Fraudster sought to flog pills through affiliate programmes.
A scammer looking to hawk diet pills has put together a massive spam operation on Twitter involving 750,000 fake accounts, according to the security vendor Symantec.
The lone criminal was said to be hoping to gain commissions on sales of Green Coffee Bean Extract, and had set up fake women’s lifestyle websites to try and flog the product.
Satnam Narang, senior security response manager at Symantec, wrote on his firm’s blog: "Over the years, we have seen a number of spam campaigns circulating through various social networking applications and services.
"Whether it is on Instagram, Snapchat, Pinterest, or Tumblr, spammers are trying to capitalise on the weight loss dietary supplement industry, which nets $2bn annually.
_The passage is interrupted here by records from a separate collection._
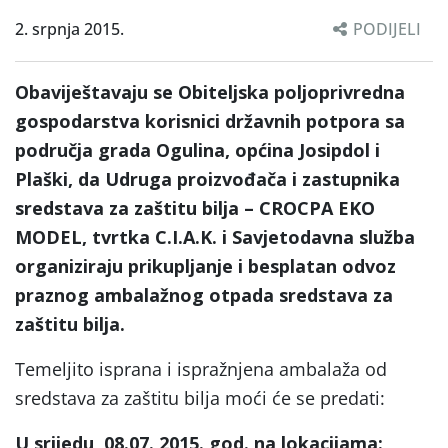
2. srpnja 2015.
PODIJELI
Obaviještavaju se Obiteljska poljoprivredna
gospodarstva korisnici državnih potpora sa
područja grada Ogulina, općina Josipdol i
Plaški, da
Udruga proizvođača i zastupnika
sredstava za zaštitu bilja –
CROCPA EKO
MODEL,
tvrtka
C.
I.
A.
K. i Savjetodavna služba
organiziraju prikupljanje i besplatan odvoz
praznog
ambalaž
nog otpada sredstava za
zaštitu bilja.
Temeljito isprana i ispražnjena ambalaža od
sredstava za zaštitu bilja moći će se predati:
U srijedu, 08.07. 2015. god.
na lokacijama:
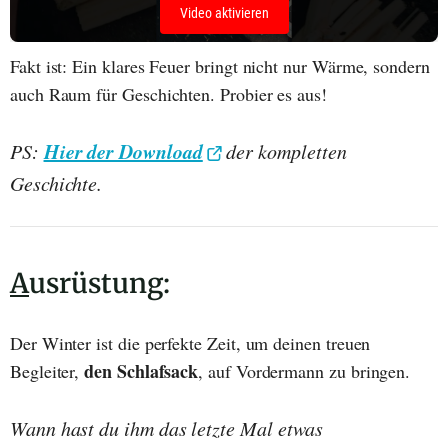
Video aktivieren
Fakt ist: Ein klares Feuer bringt nicht nur Wärme, sondern
auch Raum für Geschichten. Probier es aus!
Hier der Download
PS:
der kompletten
Geschichte.
A
usrüstung:
Der Winter ist die perfekte Zeit, um deinen treuen
den Schlafsack
Begleiter,
, auf Vordermann zu bringen.
Wann hast du ihm das letzte Mal etwas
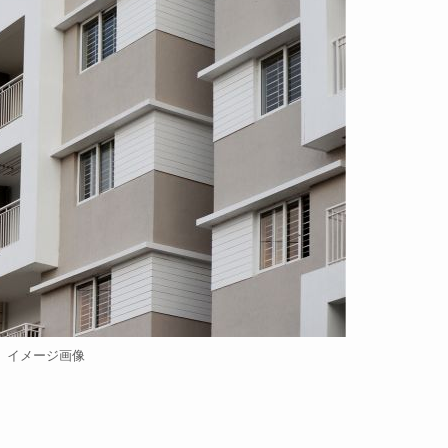
イメージ画像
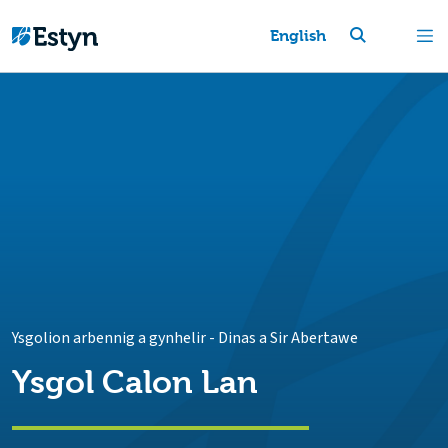
English
Ysgolion arbennig a gynhelir
-
Dinas a Sir Abertawe
Ysgol Calon Lan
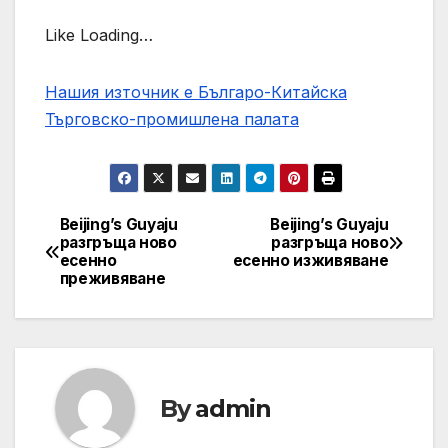
Like Loading…
Нашия източник е Българо-Китайска
Търговско-промишлена палaта
Beijing’s Guyaju
Beijing’s Guyaju
Post
разгръща ново
разгръща ново
есенно
есенно изживяване
navigation
преживяване
By
admin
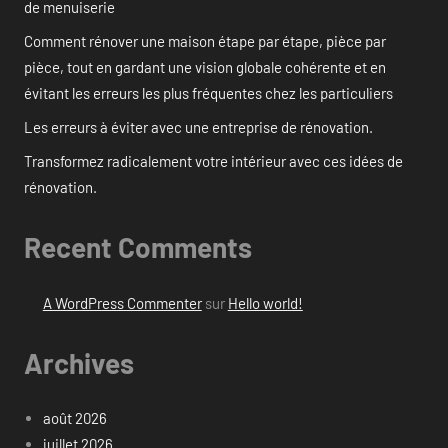
de menuiserie
Comment rénover une maison étape par étape, pièce par
pièce, tout en gardant une vision globale cohérente et en
évitant les erreurs les plus fréquentes chez les particuliers
Les erreurs à éviter avec une entreprise de rénovation.
Transformez radicalement votre intérieur avec ces idées de
rénovation.
Recent Comments
A WordPress Commenter
sur
Hello world!
Archives
août 2026
juillet 2026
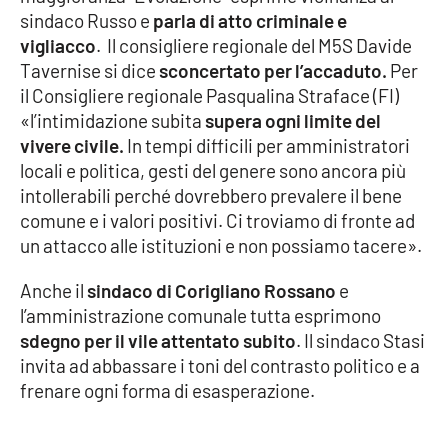
sindaco Russo e
Parchi Marini Calabria
parla di atto criminale e
vigliacco
. Il consigliere regionale del M5S Davide
Tavernise si dice
sconcertato per l’accaduto.
Per
Leggendo Alvaro insieme
il Consigliere regionale Pasqualina Straface (FI)
«l’intimidazione subita
supera ogni limite del
Imprese Di Calabria
vivere civile.
In tempi difficili per amministratori
locali e politica, gesti del genere sono ancora più
Le perfidie di Antonella Grippo
intollerabili perché dovrebbero prevalere il bene
comune e i valori positivi. Ci troviamo di fronte ad
Venti di comunicazione
un attacco alle istituzioni e non possiamo tacere».
Anche il
sindaco di Corigliano Rossano
e
STREAMING
l’amministrazione comunale tutta esprimono
sdegno per il vile attentato subito
. Il sindaco Stasi
LaC TV
invita ad abbassare i toni del contrasto politico e a
frenare ogni forma di esasperazione.
LaC Network
LaC OnAir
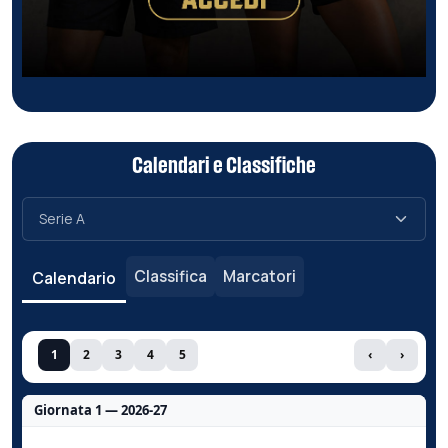
Calendari e Classifiche
Classifica
Marcatori
Calendario
1
2
3
4
5
‹
›
Giornata 1 — 2026-27
Nessun dato per questa giornata.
We expect these types of spam operations to continue as a result."
As part of the scam the crook also set up accounts that mimicked legitimate news services such as CNN, ABC, and MTV, and impersonated reality TV stars that had made the news for their weight loss efforts.
The criminal divided the phoney accounts into several groups, using some to imitate brands, some to tweet stolen content and photos of women purporting to be using the pills, and dummy accounts that were used to boost the other accounts’ follower count.
"Despite using clever tactics to maintain persistence, the spam operator left clues about his identity in domain registrations, short URL accounts, and even made the mistake of converting one of his Parrot accounts into a personal account for himself," Narang said.